**REQUIREMENT**
Restate exactly, and only, the lines from the one containing "### **Unassisted Fall %**" through the end of the entries, keeping both endpoints.

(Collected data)
Content starts

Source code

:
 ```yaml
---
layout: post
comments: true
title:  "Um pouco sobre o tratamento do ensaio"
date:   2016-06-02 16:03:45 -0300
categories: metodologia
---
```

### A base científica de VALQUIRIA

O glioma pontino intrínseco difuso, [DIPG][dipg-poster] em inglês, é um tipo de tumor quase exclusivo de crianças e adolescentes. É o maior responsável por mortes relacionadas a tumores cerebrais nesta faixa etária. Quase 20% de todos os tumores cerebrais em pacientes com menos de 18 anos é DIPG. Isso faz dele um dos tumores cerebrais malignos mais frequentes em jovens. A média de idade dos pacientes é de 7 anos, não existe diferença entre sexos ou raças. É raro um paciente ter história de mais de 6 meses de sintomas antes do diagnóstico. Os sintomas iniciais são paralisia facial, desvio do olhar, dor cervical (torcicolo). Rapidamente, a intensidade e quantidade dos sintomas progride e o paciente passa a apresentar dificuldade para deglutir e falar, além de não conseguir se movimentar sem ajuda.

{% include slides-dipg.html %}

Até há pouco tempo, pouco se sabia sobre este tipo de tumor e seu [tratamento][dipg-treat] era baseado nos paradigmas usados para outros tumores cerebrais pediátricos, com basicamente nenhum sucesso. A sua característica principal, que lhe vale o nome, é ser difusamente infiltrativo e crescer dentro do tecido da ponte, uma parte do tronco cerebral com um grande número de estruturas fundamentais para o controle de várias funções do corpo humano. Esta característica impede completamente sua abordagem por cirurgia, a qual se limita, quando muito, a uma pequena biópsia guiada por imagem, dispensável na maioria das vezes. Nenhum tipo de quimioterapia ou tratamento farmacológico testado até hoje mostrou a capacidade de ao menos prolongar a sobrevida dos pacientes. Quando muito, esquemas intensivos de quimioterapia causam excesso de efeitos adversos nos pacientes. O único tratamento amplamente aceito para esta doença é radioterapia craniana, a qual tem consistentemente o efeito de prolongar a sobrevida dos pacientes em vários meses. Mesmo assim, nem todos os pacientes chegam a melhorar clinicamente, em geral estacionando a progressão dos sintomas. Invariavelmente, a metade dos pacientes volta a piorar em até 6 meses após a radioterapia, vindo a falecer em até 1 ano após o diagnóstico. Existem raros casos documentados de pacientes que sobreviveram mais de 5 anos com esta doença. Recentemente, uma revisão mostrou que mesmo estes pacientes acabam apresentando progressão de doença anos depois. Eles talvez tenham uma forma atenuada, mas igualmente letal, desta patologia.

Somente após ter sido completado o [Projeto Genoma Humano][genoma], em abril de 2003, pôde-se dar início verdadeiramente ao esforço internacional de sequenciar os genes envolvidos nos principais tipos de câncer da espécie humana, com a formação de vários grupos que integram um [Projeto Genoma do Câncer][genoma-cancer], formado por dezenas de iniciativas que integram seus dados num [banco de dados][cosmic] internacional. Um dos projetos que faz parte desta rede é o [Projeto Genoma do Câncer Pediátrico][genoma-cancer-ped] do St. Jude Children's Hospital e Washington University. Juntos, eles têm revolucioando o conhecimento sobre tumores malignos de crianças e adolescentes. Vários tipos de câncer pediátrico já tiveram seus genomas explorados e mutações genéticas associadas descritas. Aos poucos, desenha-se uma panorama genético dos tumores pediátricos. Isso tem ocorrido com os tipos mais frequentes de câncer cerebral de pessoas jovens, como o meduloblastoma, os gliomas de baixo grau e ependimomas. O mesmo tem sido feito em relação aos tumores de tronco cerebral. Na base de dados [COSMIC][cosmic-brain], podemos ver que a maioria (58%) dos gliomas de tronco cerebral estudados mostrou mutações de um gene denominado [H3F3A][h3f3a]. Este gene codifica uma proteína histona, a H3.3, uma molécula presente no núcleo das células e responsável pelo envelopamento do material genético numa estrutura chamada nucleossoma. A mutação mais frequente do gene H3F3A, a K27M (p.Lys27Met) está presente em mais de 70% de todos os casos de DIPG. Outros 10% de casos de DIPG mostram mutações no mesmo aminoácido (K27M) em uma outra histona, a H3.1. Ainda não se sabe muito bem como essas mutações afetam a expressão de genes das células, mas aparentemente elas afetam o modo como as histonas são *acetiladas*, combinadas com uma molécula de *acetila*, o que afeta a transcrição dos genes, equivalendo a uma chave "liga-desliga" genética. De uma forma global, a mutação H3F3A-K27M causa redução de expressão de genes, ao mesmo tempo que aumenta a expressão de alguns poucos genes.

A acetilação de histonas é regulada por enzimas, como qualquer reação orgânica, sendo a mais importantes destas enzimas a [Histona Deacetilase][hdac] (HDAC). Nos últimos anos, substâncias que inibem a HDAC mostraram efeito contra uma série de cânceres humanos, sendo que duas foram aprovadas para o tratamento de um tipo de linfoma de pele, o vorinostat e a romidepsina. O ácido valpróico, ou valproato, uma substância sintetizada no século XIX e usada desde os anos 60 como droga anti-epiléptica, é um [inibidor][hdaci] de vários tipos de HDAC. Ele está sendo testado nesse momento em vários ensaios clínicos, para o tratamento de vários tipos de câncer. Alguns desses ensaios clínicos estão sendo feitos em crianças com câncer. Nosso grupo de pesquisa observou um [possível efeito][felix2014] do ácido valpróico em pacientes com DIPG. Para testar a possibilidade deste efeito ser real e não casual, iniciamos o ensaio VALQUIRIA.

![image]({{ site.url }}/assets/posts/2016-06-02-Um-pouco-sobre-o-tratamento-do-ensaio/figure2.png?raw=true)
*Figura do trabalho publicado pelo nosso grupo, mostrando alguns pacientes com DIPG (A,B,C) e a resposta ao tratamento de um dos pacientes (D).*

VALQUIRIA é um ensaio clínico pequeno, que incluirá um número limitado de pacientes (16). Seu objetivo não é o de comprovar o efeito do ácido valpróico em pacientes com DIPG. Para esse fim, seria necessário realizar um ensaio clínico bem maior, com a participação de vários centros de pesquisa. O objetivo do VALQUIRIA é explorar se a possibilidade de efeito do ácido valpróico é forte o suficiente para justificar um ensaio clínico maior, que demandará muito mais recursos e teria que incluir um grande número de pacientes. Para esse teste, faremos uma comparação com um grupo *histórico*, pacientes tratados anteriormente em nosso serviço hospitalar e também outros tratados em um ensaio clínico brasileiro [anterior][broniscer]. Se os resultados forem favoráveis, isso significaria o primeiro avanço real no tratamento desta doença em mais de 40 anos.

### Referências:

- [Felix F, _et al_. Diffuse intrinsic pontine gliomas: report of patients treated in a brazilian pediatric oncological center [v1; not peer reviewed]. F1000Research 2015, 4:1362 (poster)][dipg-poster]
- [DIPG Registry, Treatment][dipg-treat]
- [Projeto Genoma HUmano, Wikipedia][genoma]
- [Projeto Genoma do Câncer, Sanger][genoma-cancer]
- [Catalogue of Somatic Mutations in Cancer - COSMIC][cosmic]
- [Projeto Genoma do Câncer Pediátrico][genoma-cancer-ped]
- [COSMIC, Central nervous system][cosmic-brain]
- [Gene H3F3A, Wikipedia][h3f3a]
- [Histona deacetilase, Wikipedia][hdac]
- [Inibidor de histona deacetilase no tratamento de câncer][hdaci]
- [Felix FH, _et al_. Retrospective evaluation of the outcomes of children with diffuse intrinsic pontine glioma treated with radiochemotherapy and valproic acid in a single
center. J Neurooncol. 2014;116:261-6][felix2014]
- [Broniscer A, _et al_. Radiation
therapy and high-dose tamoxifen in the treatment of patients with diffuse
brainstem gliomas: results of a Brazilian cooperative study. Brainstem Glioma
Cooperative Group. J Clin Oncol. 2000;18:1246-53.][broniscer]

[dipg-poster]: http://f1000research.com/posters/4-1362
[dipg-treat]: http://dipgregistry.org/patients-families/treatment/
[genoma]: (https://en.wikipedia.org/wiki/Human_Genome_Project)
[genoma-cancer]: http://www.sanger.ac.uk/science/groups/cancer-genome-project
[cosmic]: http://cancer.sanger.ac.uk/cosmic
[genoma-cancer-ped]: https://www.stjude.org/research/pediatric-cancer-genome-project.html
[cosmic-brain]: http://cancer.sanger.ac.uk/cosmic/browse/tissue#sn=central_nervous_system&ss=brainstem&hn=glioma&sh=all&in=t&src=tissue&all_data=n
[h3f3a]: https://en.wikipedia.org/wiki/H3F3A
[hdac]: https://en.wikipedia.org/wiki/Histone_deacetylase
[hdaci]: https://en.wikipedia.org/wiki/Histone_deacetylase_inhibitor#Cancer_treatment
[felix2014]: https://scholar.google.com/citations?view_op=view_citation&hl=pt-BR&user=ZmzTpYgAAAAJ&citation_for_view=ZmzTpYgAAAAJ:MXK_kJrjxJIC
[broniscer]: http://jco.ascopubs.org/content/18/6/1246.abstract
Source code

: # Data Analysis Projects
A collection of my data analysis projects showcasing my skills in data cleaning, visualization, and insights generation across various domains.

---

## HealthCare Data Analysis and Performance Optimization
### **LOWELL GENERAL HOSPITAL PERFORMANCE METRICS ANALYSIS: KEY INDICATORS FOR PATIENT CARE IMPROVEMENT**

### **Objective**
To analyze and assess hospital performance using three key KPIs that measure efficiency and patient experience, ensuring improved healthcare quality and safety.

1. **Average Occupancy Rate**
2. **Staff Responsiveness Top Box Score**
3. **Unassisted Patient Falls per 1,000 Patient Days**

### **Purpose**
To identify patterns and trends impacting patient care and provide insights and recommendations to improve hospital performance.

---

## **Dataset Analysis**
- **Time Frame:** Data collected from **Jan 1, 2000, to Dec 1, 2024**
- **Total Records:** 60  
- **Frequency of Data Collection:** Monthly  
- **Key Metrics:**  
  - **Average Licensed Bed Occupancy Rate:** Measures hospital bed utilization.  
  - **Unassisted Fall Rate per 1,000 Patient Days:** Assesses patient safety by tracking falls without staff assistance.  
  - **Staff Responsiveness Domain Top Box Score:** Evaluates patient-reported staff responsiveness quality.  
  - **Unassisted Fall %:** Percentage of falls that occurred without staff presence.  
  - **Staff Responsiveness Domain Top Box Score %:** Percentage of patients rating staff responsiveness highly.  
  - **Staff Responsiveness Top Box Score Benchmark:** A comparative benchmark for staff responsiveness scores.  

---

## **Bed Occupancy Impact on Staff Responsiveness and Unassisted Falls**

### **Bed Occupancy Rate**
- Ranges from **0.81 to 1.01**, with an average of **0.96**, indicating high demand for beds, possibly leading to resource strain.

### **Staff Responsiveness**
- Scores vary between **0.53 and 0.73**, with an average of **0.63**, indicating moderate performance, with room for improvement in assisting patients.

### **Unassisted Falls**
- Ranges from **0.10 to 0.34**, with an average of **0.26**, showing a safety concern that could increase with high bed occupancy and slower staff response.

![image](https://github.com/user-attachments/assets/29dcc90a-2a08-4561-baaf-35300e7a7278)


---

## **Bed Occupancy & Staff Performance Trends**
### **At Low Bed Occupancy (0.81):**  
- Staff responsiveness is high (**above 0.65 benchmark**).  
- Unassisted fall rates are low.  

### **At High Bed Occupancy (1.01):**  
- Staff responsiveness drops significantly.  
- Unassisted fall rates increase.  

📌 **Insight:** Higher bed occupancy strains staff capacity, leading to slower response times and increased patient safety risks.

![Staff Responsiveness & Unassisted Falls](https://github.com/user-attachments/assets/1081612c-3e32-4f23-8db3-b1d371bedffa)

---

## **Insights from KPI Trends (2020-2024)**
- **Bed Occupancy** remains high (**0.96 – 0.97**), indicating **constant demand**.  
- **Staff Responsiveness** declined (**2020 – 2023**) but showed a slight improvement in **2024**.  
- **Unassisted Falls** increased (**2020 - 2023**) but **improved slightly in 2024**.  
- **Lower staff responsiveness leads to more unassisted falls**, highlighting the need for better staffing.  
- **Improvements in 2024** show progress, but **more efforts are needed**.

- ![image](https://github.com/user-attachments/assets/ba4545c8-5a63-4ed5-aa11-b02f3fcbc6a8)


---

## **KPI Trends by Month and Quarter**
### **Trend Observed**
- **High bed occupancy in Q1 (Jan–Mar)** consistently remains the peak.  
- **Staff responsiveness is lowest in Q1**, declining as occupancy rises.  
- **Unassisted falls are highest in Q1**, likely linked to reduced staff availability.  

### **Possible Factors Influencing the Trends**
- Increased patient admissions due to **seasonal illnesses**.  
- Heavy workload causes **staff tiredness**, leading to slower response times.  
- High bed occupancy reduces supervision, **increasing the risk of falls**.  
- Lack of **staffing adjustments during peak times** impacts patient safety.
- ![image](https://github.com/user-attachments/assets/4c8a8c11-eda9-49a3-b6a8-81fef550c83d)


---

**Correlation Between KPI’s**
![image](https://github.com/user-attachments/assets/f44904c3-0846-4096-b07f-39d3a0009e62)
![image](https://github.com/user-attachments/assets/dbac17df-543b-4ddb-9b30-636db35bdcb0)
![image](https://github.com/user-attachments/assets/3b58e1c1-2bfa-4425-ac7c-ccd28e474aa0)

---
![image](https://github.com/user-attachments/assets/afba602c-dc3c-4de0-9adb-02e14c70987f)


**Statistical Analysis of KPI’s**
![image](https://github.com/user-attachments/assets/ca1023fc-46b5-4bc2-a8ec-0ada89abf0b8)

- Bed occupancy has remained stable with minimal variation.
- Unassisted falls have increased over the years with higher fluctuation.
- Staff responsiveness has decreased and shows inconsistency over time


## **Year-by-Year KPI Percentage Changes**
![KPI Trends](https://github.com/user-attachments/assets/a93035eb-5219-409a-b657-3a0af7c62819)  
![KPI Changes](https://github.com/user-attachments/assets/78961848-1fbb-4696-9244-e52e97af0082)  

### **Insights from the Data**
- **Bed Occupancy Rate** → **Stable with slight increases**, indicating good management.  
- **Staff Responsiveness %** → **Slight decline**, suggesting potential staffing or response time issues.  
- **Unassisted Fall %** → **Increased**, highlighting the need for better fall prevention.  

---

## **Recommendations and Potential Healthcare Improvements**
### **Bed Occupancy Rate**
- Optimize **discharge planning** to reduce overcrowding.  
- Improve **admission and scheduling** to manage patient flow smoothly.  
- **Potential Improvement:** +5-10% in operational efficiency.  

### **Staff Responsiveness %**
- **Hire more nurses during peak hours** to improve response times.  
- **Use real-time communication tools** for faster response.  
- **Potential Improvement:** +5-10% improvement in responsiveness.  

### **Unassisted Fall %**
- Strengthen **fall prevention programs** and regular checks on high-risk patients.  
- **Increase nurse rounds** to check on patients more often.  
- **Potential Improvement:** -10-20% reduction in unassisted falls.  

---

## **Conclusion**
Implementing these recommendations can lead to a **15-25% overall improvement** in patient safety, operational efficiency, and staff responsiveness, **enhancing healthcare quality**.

Content ends

**SOLUTION FOR THIS EXERCISE**
### **Unassisted Fall %**
- Strengthen **fall prevention programs** and regular checks on high-risk patients.  
- **Increase nurse rounds** to check on patients more often.  
- **Potential Improvement:** -10-20% reduction in unassisted falls.  

---

## **Conclusion**
Implementing these recommendations can lead to a **15-25% overall improvement** in patient safety, operational efficiency, and staff responsiveness, **enhancing healthcare quality**.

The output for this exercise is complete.